What It Takes to Play
The panel offered a handful of concrete recommendations. Gremminger urged executives to know their numbers beyond finance. Average daily rate and margins matter, but so do engagement rates, patient satisfaction, readmissions, and care-continuity markers. Leadership teams need dashboards for both.
Morse emphasized building for whole-person care rather than siloed episodes. If you cannot provide the full continuum yourself, she said, contract for it. But either way, designate one accountable entity to coordinate and own the outcome. Fragmented care produces fragmented results.
Whetsell returned to sequencing. Use incentive deals and upside-only arrangements as training wheels while you mature your data, your workflows, and your partnerships. Do not leap to two-sided risk before you can measure what you are doing. And be transparent. Quote your outcome denominators and your limitations. Nothing erodes payer or public trust faster than glossy statistics drawn from twenty percent of your population.
Equity Is Not an Add-On
The panel returned repeatedly to equity, framing it not as a moral aspiration but as an operational requirement. If your tools do not work for people with low literacy, or in another language, or without reliable technology, you will measure the wrong population. You will miss the very events, emergency room visits, readmissions, that drive cost. Designing for access, they argued, is part of designing for value. A system that excludes vulnerable patients is a system that cannot accurately measure its own performance.
So Is It Real?
The consensus on stage was that value-based care is real, but unevenly distributed. Some markets are further along. Some payers are more aggressive.
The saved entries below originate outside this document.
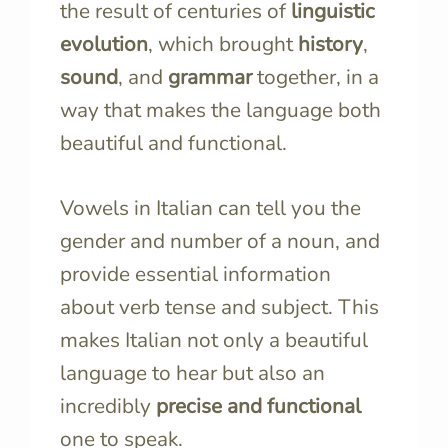
the result of centuries of
linguistic
evolution
, which brought
history
,
sound
, and
grammar
together, in a
way that makes the language both
beautiful and functional.
Vowels in Italian can tell you the
gender and number of a noun, and
provide essential information
about verb tense and subject. This
makes Italian not only a beautiful
language to hear but also an
incredibly
precise and functional
one to speak.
Some providers have been building the infrastructure for years, while others are still running on fee-for-service autopilot.
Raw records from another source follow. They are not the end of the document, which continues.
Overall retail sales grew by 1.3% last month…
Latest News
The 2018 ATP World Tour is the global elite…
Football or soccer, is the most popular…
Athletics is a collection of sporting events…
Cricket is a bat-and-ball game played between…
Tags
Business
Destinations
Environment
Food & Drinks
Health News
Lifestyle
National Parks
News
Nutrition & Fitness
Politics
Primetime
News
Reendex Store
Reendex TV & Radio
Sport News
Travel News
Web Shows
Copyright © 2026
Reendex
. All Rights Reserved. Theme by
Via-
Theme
The advice was to treat value-based care less like a switch and more like a capability you grow. Start where your data can support you. Prove something narrow: timely follow-ups, medication adherence, reduced readmissions within thirty days. Earn trust. Then take on more risk.
Hartmann closed with what might be the most useful framing of all. At the core of every value-based arrangement, he said, is a moment between a vulnerable person and a prepared clinician. If your systems help that interaction happen earlier, be more personalized, and more coordinated, and if you can show that it did, the contracts will follow.
The weather, in other words, is not the point. The point is whether you are ready for it.